Secondo il tribunale del Riesame Mario Li Castri, l’ex dirigente dell’area tecnica del Comune, coinvolto nell’inchiesta “Giano Bifronte”, sul presunto giro di mazzette all’Edilizia privata non andava arrestato.

Il tribunale del Riesame, dopo un annullamento con rinvio da parte della Cassazione, ha infatti annullato l’ordinanza di custodia cautelare con la quale il 3 marzo scorso l’imputato era finito agli arresti domiciliari. Adesso è libero.

I giudici hanno accolto le tesi degli avvocati Marcello Montalbano, Giovanni Immordino e Andrea Bellafiore, dopo un lungo iter. L’arresto era stato infatti confermato in prima battuta dal Riesame, ma poi la Suprema Corte aveva disposto che la decisione venisse rivista.
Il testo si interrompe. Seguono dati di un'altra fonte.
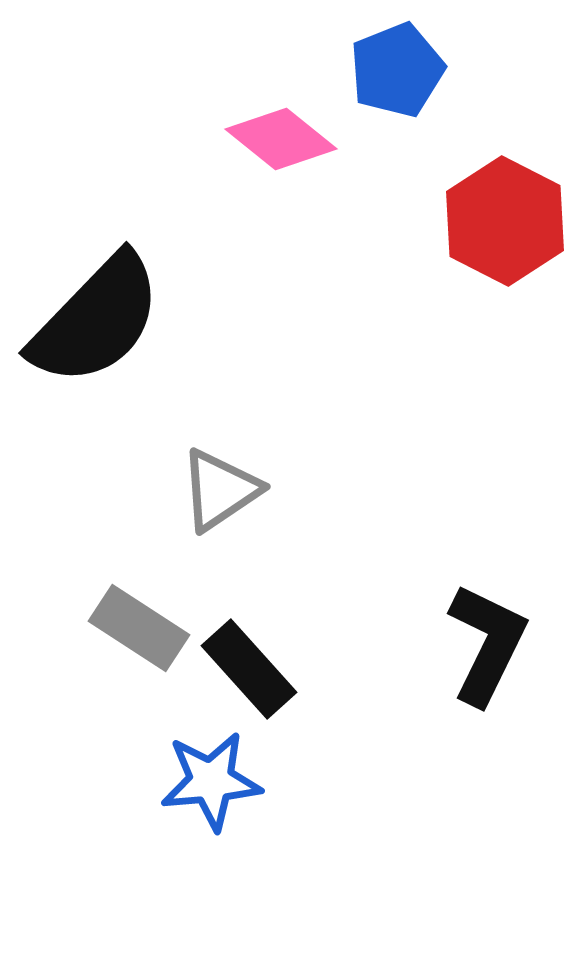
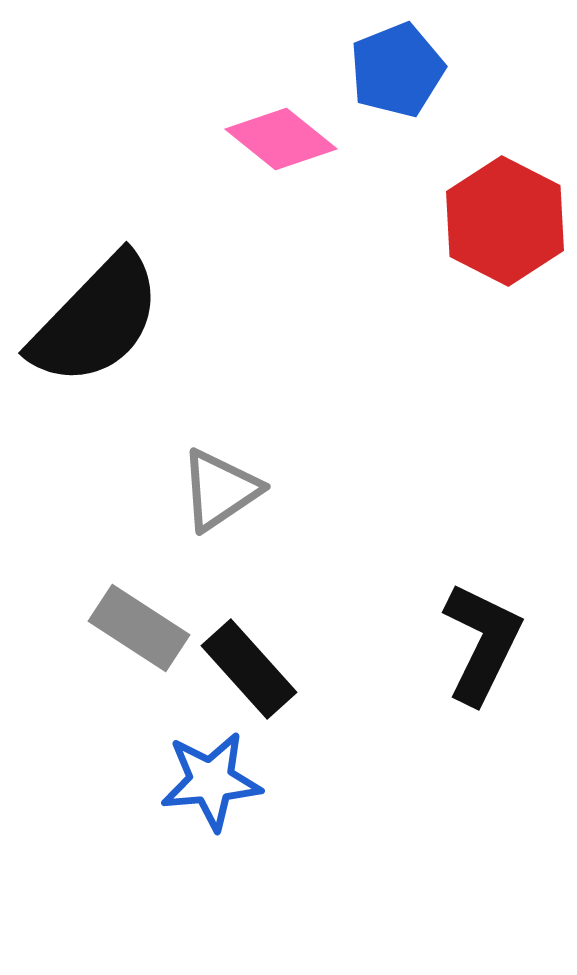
black L-shape: moved 5 px left, 1 px up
Oggi un nuovo collegio del tribunale ha di fatto sancito che non vi fossero i gravi indizi colpevolezza necessari per mandare ai domiciliari l’ex funzionario di Palazzo delle Aquile.

Già da ottobre la misura cautelare era comunque scaduta per decorrenza dei termini e Li Castri era sottoposto soltanto al divieto di dimora a Palermo. Adesso torna completamente libero.

Per lui, l’11 gennaio, inizierà il processo, dopo la richiesta di giudizio immediato del procuratore aggiunto Sergio Demontis e dei sostituti Giovanni Antoci ed Andrea Fusco, che hanno coordinato le indagini della guardia di finanza.

Sul banco degli imputati ci saranno anche Giuseppe Monteleone, già dirigente dello Sportello unico delle Attività produttive, l’architetto Fabio Seminerio, gli ex consiglieri comunali Giovanni Lo Cascio (già capogruppo del Pd e presidente della commissione Urbanistica del Comune), e Sandro Terrani, all’epoca capogruppo di Italia viva, membro della commissione Bilancio, ma anche i costruttori della Biocasa srl, Giovanni Lupo e Francesco Lo Corte, Agostino Minnuto, direttore dei lavori di un cantiere della Biocasa e l’architetto Giovanna D’Attardi, compagna di Monteleone, che dalla Biocasa avrebbe avuto diversi incarichi.